Provisions in the current version of the Bank of International Settlements (Basel) proposal that relate to imposing a capital charge on asset-backed commercial paper liquidity lines will a have material effect on the ABCP-dominated Canadian market, experts say.
The current version of the proposal contains a provision that would allow a 20% capital charge for asset-backed commercial paper liquidity lines. However, there is a provision that if these lines are unconditionally cancelable and are restricted in use for market disruption, a 0% risk weighting may still apply.
In Canada, the regulatory regime requires that liquidity back-up lines should be drawn upon only in cases of market disruption. Thus, under the Basel proposal, which exempts liquidity lines used for market disruption, the liquidity back-up lines that comply with this regulatory requirement will continue to be exempt from the 20% capital charge. However, Canadian lines that include elements of credit risk will be the ones that would be moved to a 20% credit conversion.
"If the language of the law stays as it is, one of two things is going to happen," Leon Dadoun, a managing director at CIBC World Markets said. "Either all Canadian liquidity back-up lines are going to migrate to general market disruption availment or those that are currently not holding capital against their liquidity back-up lines are going to have to start holding capital against them."
He noted that this is going to have implications on the market because the pricing on these lines will have to increase in situations where there has been an increase in the capital that is charged.
"Conduit sponsors that want to maintain their returns would therefore need to increase their pricing," he explained. "I think that the only saving grace of these conduits is that they might end up with less than a 20% capital requirement for those back-up lines that don't fit into the exception language."
He noted, however, that it appears the regulators will impose some capital charge for back-up liquidity lines that have some credit risk embedded within them.
Dadoun added that in a properly structured transaction the investor should gain little or no comfort from increased availment rights on liquidity back-up lines. Structured properly, the credit risk should be covered through sufficient credit enhancement and not in the liquidity back-up line.

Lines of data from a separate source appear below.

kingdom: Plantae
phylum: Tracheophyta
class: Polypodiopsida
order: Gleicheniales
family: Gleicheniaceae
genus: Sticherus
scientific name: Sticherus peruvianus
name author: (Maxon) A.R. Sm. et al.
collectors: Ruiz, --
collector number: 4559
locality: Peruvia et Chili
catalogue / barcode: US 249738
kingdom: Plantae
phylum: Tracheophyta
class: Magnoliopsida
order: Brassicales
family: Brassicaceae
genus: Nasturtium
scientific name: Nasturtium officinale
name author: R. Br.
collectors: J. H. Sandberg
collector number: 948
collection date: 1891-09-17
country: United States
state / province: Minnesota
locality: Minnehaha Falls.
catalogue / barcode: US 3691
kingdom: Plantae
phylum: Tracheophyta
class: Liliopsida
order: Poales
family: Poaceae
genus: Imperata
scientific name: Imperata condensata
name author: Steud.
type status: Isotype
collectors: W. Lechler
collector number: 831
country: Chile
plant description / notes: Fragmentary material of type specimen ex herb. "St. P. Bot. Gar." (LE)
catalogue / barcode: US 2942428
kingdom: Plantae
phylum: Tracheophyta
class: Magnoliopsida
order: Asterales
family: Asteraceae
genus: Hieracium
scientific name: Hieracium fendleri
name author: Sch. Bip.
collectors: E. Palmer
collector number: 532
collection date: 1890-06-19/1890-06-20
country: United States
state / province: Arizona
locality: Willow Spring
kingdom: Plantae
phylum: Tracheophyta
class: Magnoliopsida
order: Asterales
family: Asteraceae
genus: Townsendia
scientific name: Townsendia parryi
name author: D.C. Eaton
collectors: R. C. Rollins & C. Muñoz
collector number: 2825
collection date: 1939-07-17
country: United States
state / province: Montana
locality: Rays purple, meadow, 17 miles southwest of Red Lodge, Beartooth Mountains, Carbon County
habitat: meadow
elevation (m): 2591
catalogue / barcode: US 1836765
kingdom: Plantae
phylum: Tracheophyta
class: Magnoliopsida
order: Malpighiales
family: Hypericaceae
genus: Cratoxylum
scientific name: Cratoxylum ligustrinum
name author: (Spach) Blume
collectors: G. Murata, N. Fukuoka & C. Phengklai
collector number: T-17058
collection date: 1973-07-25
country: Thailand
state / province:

Aside from these, "the fact that there are different types of liquidity back-up lines in the Canadian market supporting ABCP that trades at identical spreads means that investors are not really concerned about the availment rights associated with liquidity back-up lines," Dadoun said.
On the Different Tranches
In its current version, the Basel proposal imposes varying capital requirements on the different tranches in asset-backed securitizations depending on their respective risk exposure. The amount of risk exposure would be defined by the ratings from a nationally-recognized rating agency.
"The proposals are such that external ratings would be recognized in the various tranches in a securitization," explained Brad Shinn, a senior analyst at the Office of the Superintendent of Financial Institutions, which regulates Canadian financial institutions and pension funds. "What the proposal would do would be to use rating agencies as the independent eye or third party that would help weight the risk associated with those tranches."
The differentiation of risk would have unfavorable implications in the Canadian asset-backed sector because there isn't a deep market for subordinated securities.
Though CIBC's Dadoun believes that having different capital charges for investors in asset-backed securities is a sound concept, he feels that this would have a potential negative impact on the Canadian market.
He explained that in the Canadian market, the way to get sustained market growth is to encourage a situation where financial institutions can start moving some of the more deeply subordinated tranches. He added that to inhibit this through incremental capital charges would be disadvantageous to the Canadian securitization market where the market for high-yielding, lower-rated tranches is already pretty thin.
"This is not to suggest that we necessarily rely on regulated institutions to buy those junior tranches," Dadoun said. "But anytime you take away a potential investor to what is already a pretty thin market, this is going to have a detrimental effect."
OFSI's Shinn said that the provisions in the current Basel proposal would likely push the Canadian market toward senior/subordinate type structures because the capital charge associated with other external credit enhancement may become costly. Thus it may be more cost-effective to apply the senior/subordinate structure, he observed.
Shinn also believes that having another comment period is important.
"It's really to give the industry a chance to focus their comments on specific proposals," he said.
The version of the Basel proposal that went out for comment in June 1999 (comment period ended March 31, 2000) contained items that were up for consideration, rather than reflective of what they would contain in the final version.
The next consultative document would likely be more representative of what the final accord would look like. However, items relating to securitization were more formulated in the June proposal, so the future version of these items would probably be similar.